遥翔の身分も明かしてあるので、さすがに依舞稀のことが漏れるとは考えにくい。

最悪のことは回避できるであろうが、今一度店側に圧力をかける必要がありそうだ。

「八神。例の店に依舞稀の情報は決して漏らすなと、もう一度念を押しておいてくれ。依舞稀の過去を探られて、店にまで行きつかれてしまっては面倒だ」

「かしこまりました」

「このことは依舞稀にも内密に頼む。自分の身辺を探られているなんて、気持ちのいいものではないからな」

「心得ております」

そう言って八神は副社長室から出て行った。

いつも正式な業務以外のことを押し付けてしまって、八神には申し訳ないと思っている。

しかし遥翔が直接動けないことも多々ある。

副社長としての業務も、かなり忙しい。

依舞稀の時間に合わせて仕事をしているということもあり、日中に外出すればかなりの事務仕事が溜まる。

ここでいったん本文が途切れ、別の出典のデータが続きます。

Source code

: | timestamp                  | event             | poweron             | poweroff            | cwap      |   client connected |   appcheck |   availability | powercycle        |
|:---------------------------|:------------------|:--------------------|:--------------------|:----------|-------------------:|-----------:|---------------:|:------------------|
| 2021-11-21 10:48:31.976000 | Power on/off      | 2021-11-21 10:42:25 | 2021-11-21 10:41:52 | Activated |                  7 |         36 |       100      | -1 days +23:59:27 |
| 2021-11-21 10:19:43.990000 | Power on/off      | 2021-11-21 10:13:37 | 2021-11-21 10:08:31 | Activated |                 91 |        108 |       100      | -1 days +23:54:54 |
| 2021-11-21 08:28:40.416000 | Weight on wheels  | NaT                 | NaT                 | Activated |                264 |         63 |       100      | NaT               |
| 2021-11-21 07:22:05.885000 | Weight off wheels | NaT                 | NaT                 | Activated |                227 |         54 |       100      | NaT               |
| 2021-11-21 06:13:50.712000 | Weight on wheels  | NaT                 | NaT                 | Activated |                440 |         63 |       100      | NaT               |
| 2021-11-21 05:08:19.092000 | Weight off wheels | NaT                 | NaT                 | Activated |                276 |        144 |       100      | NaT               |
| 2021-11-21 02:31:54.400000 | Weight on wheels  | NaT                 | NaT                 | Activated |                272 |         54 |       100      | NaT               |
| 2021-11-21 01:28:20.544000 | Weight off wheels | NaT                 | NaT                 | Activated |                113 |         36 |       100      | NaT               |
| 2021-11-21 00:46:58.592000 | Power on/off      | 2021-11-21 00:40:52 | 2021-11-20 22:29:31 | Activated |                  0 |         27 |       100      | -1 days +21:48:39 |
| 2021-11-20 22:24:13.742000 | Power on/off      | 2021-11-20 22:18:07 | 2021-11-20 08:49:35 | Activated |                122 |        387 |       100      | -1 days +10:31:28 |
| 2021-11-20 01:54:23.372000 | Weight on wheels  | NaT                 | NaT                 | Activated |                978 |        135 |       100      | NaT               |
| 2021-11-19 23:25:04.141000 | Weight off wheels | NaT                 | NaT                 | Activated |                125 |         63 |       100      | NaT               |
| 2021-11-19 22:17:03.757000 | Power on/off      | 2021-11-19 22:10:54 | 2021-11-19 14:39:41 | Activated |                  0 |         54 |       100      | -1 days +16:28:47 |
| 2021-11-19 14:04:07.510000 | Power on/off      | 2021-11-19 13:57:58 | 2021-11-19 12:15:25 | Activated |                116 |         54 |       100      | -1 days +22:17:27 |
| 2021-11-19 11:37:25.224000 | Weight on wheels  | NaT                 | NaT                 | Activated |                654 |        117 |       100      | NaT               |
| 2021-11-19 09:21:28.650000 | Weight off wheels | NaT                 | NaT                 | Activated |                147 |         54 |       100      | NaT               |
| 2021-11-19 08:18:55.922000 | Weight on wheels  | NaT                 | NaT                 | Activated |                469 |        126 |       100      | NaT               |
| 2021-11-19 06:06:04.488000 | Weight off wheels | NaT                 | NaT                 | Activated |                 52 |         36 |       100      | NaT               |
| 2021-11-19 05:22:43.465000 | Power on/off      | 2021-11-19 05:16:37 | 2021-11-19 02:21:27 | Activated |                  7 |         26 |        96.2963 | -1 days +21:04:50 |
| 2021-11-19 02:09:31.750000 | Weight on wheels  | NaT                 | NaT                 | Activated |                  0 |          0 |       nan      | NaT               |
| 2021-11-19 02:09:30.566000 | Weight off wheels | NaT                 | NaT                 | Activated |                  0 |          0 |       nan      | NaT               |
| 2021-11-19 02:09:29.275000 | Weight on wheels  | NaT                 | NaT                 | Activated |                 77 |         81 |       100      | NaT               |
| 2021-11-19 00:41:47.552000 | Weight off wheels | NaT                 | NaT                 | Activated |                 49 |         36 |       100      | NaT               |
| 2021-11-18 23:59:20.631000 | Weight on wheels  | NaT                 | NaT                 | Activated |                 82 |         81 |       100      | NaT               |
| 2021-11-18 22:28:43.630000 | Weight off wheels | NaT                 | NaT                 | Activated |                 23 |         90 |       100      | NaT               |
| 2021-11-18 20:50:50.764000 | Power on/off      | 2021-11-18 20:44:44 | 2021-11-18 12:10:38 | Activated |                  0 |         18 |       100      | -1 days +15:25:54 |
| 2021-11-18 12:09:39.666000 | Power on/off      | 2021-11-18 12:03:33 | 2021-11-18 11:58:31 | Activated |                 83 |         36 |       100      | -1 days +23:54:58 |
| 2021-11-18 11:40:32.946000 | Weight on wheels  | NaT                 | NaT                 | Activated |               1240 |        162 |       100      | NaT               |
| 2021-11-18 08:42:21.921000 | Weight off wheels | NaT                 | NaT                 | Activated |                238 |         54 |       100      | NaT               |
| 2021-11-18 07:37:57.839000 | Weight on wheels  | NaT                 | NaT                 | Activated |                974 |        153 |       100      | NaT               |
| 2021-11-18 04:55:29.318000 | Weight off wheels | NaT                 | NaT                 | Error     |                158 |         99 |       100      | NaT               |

それを処理するのにも、かなりの労力が費やされるのだ。

今までならば残業しようが副社長室で一夜を明かそうが、何とも思わなかった。

しかし依舞稀と結婚してからの遥翔は、とにかく家に帰りたい。

一分一秒でも早く依舞稀を迎えに行き、家出の時間を大切にしたいのだ。

そのためにこうやって膨大な仕事量を必死になってこなしているわけだ。

それが今の遥翔にとって一番大切なことであった。

それを少しでも揺るがすものは、どんなことであろうとも放置するわけにはいかない。

危険な芽は早急に摘まねばならないのだ。